Police officers must be getting used to seeing those who control them lurch from one extreme to another in reaction to criticism. The force is criticised for racism? Well, let’s prove our liberal credentials by not coming down on groups of Muslim youths who abuse children in the Midlands. Oh dear, criticised for going light on child abuse? Let’s roar around arresting some high profile politicians for murders in Dolphin Square. Goodness knows whether it is senior commanders or the Home Office but someone needs to take a tighter grip. Let’s go back to that apology and see if we can find something more sensible. Yes:
“Undercover policing is a lawful and important tactic but it must never be abused.”
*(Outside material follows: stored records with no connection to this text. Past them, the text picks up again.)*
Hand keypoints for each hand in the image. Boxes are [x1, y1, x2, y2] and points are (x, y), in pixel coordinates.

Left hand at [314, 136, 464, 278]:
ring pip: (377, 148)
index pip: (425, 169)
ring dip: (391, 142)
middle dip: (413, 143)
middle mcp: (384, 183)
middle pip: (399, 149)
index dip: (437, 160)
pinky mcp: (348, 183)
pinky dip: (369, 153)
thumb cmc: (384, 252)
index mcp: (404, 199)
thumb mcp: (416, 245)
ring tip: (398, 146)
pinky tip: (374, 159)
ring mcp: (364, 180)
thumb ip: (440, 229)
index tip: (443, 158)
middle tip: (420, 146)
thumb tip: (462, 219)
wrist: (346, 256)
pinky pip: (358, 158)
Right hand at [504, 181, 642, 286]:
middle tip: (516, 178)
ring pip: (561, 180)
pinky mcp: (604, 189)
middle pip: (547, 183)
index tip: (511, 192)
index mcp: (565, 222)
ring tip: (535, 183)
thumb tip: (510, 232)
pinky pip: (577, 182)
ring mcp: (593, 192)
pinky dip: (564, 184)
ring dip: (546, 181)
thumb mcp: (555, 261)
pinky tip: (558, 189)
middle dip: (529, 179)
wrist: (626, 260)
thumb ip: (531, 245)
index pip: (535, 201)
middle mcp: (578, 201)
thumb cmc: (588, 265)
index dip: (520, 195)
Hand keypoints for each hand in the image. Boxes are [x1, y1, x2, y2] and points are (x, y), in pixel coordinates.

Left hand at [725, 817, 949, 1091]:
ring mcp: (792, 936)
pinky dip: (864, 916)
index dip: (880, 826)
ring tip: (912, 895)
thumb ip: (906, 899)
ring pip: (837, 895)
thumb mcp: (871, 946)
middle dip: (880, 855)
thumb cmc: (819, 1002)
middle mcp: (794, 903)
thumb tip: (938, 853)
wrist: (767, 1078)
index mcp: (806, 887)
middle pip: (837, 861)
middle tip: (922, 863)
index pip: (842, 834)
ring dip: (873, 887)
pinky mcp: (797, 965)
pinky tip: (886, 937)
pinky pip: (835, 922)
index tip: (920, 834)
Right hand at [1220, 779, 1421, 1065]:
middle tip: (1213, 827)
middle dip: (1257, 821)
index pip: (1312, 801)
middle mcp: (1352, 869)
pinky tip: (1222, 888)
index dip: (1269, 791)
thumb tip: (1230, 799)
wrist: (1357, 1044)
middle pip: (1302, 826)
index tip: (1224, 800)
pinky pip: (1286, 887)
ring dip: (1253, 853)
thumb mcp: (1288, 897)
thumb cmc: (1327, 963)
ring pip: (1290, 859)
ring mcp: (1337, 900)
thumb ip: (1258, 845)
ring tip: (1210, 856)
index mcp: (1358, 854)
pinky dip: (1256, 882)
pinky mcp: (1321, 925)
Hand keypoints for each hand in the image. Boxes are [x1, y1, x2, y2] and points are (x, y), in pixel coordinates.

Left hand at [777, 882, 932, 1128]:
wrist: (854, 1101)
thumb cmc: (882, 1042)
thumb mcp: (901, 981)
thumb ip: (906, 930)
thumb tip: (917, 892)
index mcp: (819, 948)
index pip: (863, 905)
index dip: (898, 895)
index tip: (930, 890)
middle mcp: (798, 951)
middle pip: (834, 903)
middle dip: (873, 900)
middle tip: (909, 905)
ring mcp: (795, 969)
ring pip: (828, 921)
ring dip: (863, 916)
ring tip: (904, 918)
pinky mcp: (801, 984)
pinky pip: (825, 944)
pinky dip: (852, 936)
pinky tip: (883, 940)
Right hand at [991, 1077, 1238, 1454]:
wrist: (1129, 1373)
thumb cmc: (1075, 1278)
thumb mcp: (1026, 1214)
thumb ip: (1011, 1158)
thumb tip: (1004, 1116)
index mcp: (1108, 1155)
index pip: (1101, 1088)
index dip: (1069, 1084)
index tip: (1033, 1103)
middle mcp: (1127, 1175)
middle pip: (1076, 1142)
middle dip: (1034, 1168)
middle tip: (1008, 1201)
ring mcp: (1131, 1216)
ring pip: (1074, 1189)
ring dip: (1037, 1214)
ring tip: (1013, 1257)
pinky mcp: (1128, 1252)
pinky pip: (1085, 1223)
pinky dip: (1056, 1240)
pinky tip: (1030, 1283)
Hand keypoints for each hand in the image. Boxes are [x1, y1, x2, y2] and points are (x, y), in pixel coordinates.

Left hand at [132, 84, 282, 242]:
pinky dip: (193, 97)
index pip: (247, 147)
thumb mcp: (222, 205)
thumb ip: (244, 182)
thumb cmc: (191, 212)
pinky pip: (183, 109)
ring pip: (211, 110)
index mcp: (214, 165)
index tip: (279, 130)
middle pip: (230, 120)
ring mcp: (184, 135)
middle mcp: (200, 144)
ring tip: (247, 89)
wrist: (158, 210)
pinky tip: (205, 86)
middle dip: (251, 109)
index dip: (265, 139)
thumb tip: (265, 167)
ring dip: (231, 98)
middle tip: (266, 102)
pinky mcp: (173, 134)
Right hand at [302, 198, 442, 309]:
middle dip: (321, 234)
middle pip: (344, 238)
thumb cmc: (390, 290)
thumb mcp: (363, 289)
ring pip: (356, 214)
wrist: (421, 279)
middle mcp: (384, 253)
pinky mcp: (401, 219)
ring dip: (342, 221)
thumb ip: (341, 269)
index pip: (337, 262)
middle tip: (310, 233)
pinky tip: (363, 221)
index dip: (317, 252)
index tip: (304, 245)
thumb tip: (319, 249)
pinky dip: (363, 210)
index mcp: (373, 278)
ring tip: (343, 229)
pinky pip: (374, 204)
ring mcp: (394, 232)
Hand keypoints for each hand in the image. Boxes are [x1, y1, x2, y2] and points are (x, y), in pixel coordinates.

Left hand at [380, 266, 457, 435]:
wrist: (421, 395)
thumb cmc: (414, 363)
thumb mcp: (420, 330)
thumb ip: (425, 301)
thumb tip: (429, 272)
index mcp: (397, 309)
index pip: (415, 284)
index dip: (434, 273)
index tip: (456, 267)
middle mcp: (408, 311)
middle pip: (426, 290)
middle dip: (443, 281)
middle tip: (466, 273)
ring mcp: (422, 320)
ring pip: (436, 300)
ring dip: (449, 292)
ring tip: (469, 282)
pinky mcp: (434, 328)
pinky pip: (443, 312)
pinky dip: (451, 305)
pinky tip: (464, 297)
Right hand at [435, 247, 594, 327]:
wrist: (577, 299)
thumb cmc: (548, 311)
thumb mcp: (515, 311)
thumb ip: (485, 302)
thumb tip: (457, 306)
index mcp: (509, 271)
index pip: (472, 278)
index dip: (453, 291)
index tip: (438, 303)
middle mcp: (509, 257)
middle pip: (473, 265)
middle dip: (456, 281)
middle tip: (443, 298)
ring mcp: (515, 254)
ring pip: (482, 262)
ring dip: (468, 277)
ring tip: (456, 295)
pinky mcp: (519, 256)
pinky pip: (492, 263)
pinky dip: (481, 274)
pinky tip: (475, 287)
Yes, that’s where the truth really lies. The use of undercover policing has to be justifiable and reasonable. That isn’t achieved by red lines but by human judgement. If those who command the police force have made a mess of it in the past, that isn’t a sign that we need red lines but that we need better quality senior police officers.
For a final word let’s go back to that apology. Try this:
“In light of this settlement, it is hoped that the Claimants will now feel able to move on with their lives. The Metropolitan Police believes that they can now do so with their heads held high”
Fine, but what about the police themselves? Should they as a force hold their heads up high? I certainly hope so. Serving in the police force is an honourable and difficult occupation and things will inevitably go wrong from time to time. Most of them have much to be proud of. And the monkeys who drafted the apology? What about them? Yes, well, we all make mistakes and they are probably good enough people when they are not trying to be political. Still, as apologies are their thing, perhaps they ought to offer a private one to their colleagues who do difficult and dangerous work and could well be feeling under-appreciated at the moment.